### Problem details
Your output should be the records below, word for word and picture-free.

### Available records
◆ ◆ ◆

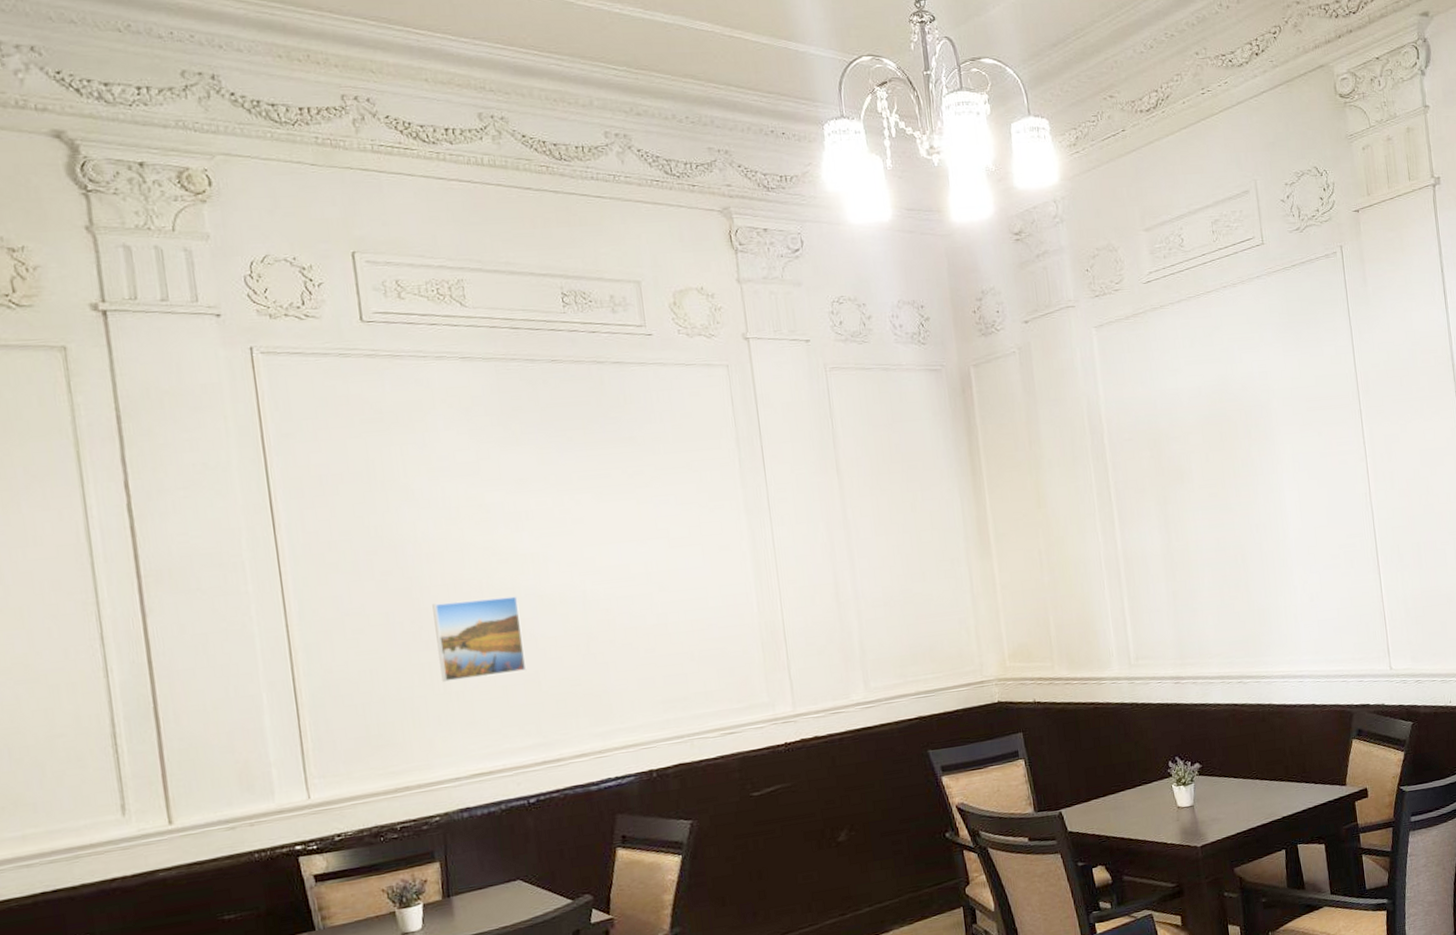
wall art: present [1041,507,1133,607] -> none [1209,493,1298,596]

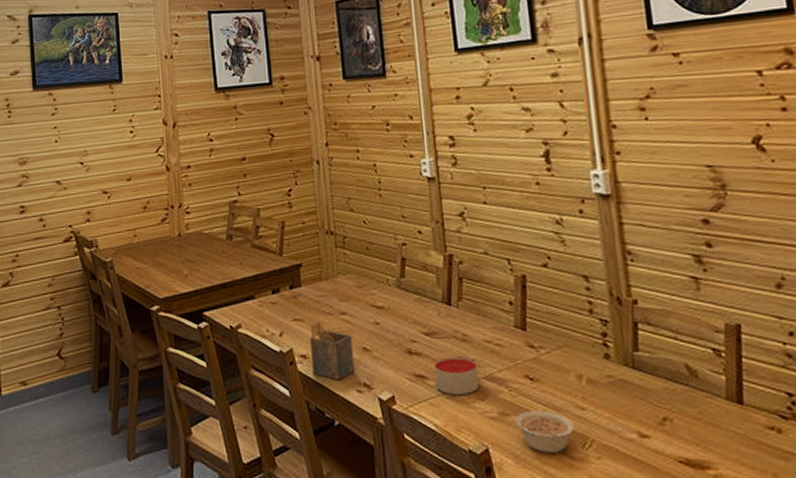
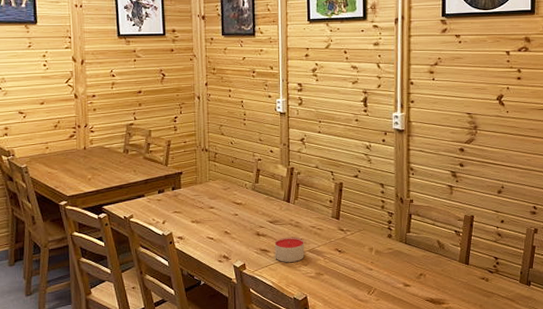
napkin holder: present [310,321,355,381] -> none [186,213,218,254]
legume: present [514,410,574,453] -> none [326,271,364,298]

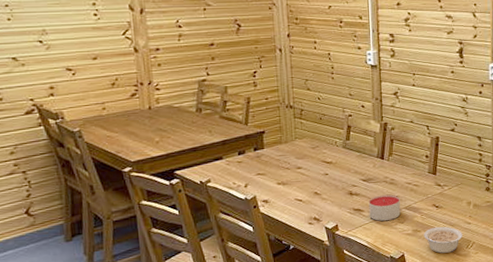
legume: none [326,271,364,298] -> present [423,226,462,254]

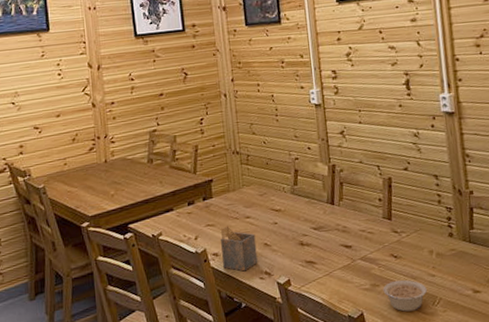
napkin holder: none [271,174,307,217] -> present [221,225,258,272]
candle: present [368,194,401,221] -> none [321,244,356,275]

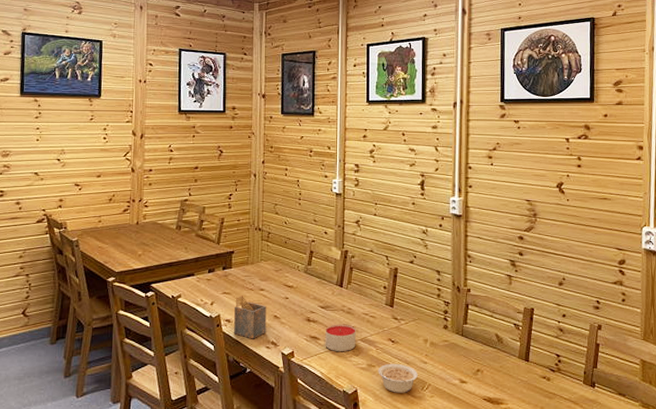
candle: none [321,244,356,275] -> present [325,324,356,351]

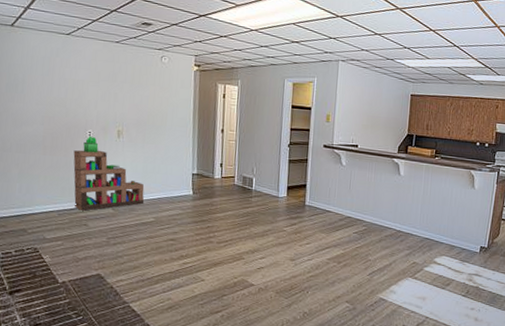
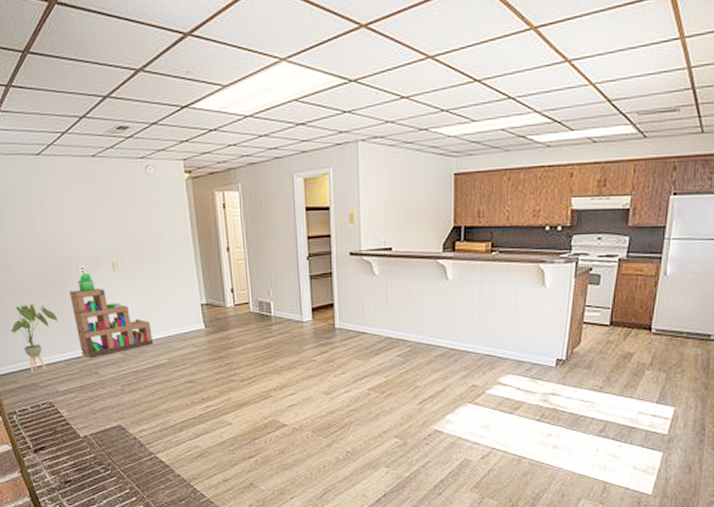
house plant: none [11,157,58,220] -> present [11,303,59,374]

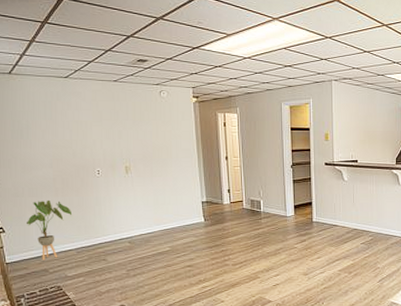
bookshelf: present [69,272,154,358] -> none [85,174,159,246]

◆ ◆ ◆

### Answer space
wall art: present [1041,507,1133,607] -> none [1209,493,1298,596]

napkin holder: present [310,321,355,381] -> none [186,213,218,254]
legume: present [514,410,574,453] -> none [326,271,364,298]

legume: none [326,271,364,298] -> present [423,226,462,254]

napkin holder: none [271,174,307,217] -> present [221,225,258,272]
candle: present [368,194,401,221] -> none [321,244,356,275]

candle: none [321,244,356,275] -> present [325,324,356,351]

house plant: none [11,157,58,220] -> present [11,303,59,374]

bookshelf: present [69,272,154,358] -> none [85,174,159,246]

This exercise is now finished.